## Problem requirements
From the line with "Classical L" to the line with "contact info in the legal notice.", retype every line exactly, including those two, and leave out the rest of the data below.

****

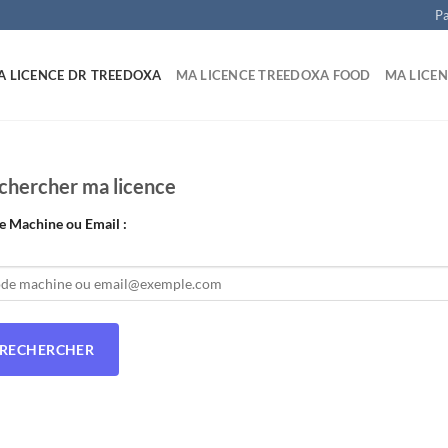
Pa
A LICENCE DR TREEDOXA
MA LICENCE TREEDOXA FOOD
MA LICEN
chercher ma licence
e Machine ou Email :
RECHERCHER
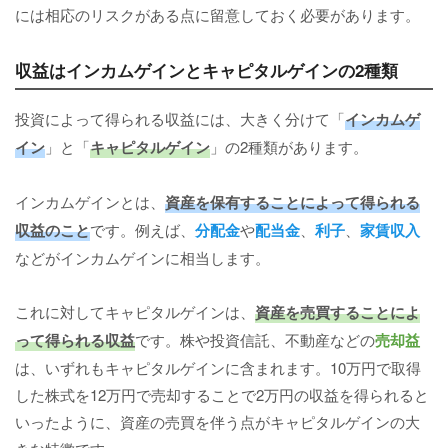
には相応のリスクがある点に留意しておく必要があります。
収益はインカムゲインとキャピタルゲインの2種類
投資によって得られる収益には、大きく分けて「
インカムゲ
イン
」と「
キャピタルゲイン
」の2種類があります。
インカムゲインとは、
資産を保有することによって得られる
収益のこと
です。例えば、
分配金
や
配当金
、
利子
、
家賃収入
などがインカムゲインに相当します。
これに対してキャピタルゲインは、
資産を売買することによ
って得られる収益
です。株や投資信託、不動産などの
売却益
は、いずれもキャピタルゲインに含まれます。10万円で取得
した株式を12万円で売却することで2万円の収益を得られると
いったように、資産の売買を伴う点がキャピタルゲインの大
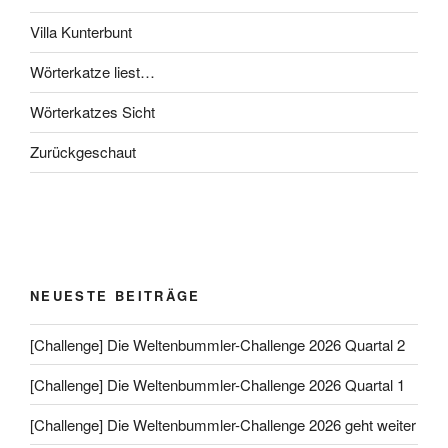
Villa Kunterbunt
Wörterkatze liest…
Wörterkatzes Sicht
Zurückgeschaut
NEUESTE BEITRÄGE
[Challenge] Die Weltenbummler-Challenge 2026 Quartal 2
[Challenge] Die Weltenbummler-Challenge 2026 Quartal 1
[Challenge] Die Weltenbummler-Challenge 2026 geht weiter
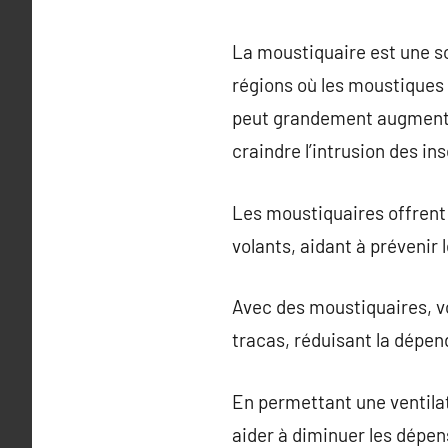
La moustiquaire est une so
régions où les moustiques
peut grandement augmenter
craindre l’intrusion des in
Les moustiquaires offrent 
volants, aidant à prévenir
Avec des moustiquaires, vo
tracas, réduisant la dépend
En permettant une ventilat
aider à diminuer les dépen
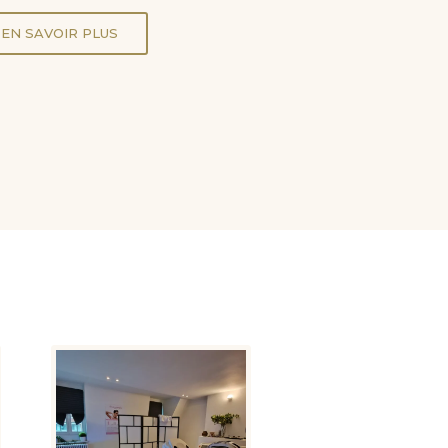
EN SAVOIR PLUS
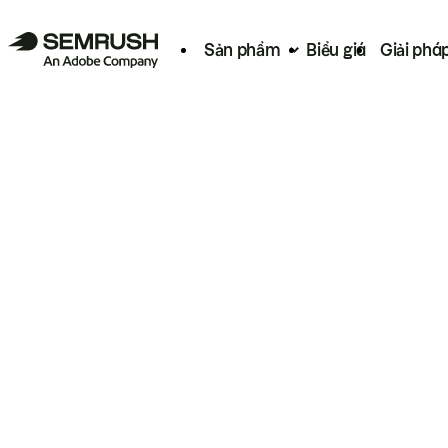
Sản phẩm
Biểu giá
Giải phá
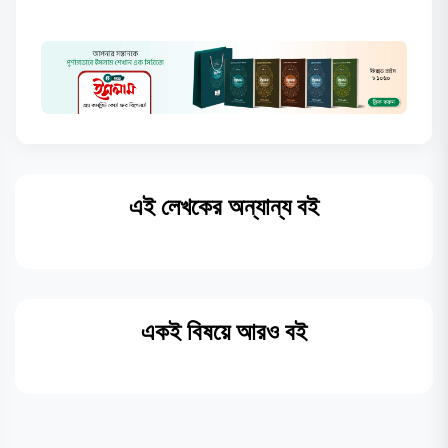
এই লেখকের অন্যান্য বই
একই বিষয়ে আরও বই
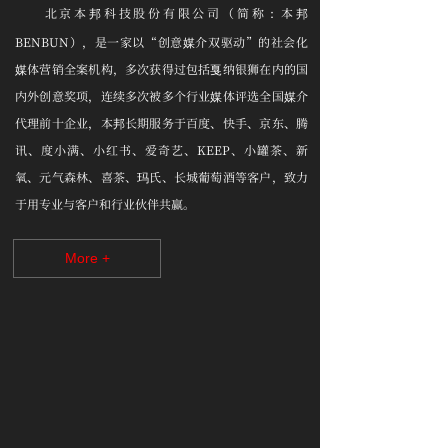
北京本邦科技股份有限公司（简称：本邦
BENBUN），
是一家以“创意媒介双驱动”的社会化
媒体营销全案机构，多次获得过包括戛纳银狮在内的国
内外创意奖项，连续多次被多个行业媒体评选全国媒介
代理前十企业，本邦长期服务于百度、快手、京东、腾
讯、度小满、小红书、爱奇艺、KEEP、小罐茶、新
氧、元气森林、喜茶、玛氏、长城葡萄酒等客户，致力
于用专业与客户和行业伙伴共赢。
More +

****

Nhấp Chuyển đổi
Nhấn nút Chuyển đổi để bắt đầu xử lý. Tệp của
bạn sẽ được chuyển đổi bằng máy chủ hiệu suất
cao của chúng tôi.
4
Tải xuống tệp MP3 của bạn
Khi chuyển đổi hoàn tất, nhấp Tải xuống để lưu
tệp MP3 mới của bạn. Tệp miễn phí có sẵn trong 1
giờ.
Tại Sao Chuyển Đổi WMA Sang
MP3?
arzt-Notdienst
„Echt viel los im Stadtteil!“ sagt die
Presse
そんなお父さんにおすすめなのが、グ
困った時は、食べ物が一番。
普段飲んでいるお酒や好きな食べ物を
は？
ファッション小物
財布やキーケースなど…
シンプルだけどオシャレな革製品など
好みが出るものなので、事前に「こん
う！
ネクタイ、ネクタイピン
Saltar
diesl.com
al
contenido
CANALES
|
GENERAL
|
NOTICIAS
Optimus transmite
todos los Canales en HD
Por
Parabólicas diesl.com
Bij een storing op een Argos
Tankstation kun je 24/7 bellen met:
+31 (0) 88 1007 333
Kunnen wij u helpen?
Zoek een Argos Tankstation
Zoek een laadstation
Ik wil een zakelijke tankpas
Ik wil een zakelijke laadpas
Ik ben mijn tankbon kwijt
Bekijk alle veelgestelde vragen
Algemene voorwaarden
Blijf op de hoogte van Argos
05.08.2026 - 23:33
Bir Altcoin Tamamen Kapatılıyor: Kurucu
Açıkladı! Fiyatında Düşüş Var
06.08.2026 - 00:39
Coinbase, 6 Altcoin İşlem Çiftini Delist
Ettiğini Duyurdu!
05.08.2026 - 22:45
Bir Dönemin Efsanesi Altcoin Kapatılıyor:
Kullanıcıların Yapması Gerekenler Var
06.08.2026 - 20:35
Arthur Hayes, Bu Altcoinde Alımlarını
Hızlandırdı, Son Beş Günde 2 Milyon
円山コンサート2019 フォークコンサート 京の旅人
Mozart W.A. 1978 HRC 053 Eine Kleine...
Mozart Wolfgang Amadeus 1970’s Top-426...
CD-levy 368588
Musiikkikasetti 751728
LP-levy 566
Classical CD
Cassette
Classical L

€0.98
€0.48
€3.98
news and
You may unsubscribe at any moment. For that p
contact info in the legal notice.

****

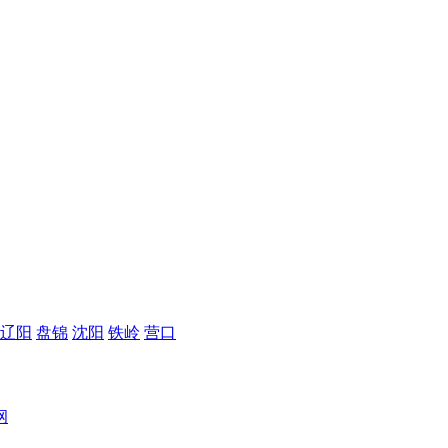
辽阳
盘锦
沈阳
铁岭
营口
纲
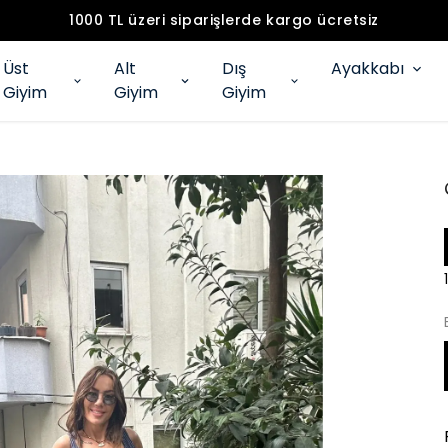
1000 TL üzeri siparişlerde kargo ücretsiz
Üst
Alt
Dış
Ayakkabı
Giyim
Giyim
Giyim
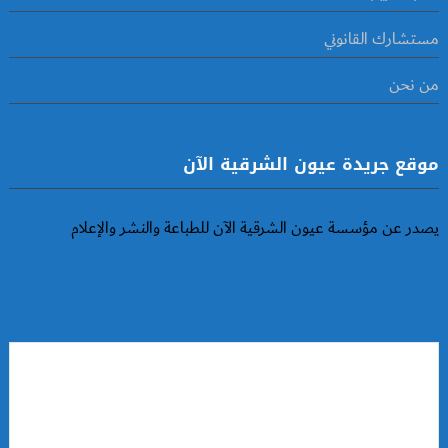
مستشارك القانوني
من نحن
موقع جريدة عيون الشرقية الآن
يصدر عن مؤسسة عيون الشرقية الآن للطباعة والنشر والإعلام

****

## Answer section
Classical L

€0.98
€0.48
€3.98
news and
You may unsubscribe at any moment. For that p
contact info in the legal notice.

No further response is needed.